A mí me hace creer también que
unos pobres puedan ser felices, que unos ricos necesiten orar a Dios, que un
enfermo siga esperanzado, que un sano amanezca agradeciendo a Dios… Que un ser empiece a existir por la conjunción
de otros dos; que un niño tenga la mirada limpia, que un anciano siga teniendo ilusiones…
Que una Eucaristía llegue a cambiar una actitud,
y que una persona se arrodille ante un sacerdote para confesarse pecador, y salir
de allí con la alegría –no simplemente natural- de saberse perdonado por Dios. Creo cuando veo la florecilla silvestre que
adorna unas horas…, pero que da color a la naturaleza, y cuando veo los álamos
gigantes que parecen flechas hacia el cielo. Creo cuando pienso en la perfección
del cuerpo humano, en que un mosquito tenga plena vida y todos los órganos necesarios…,
y cuando una persona dona un riñón a otra, o da la vida por la persona que ama.
Todo eso es lo que me hace caer de rodillas y pronunciar desde lo más íntimo de
mi ser: Señor mío y Dios mío.
Me basta mirarme a mí, con tantas
limitaciones, con gantas carencias, con juna decrepitud que me ponen los años…,
y levantarme cada día con una ilusión inmensa, y seguir teniendo el deseo de
sacarle partido a ese día, una parte por el bien que me es para mí mismo; y
muchas veces porque vivo pensando en lo que puedo aportar a otros. Y por eso me resulta tan difícil comprender el
egoísmo de personas formadas y aun espirituales, que parecen estarse mirando su
ombligo, como si nadie existiera a su vera.
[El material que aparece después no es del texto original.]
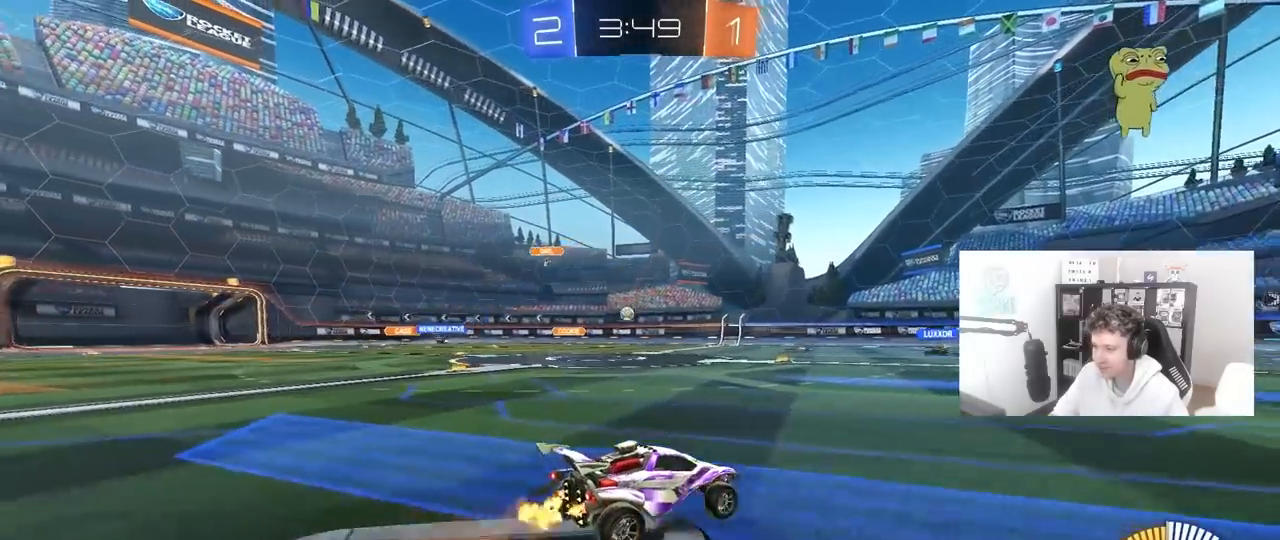
{"keys": ["w"], "mouse": [], "mouse_move": "still", "events": [[33, "d", "down"], [233, "d", "up"]]}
La fe nos da un criterio estable que orienta,y la firmeza de los Apóstoles para llevarlo a la práctica.Nos da una visión clara del mundo, del valor de las cosas y de las personas, de los verdaderos y falsos bienes...Sin Dios,el mundo deja de entenderse.El aspecto más siniestro de la época moderna consiste en la absurda tentación de querer construir un orden temporal y fecundo sin Dios, único fundamento en el que puede sostenerse.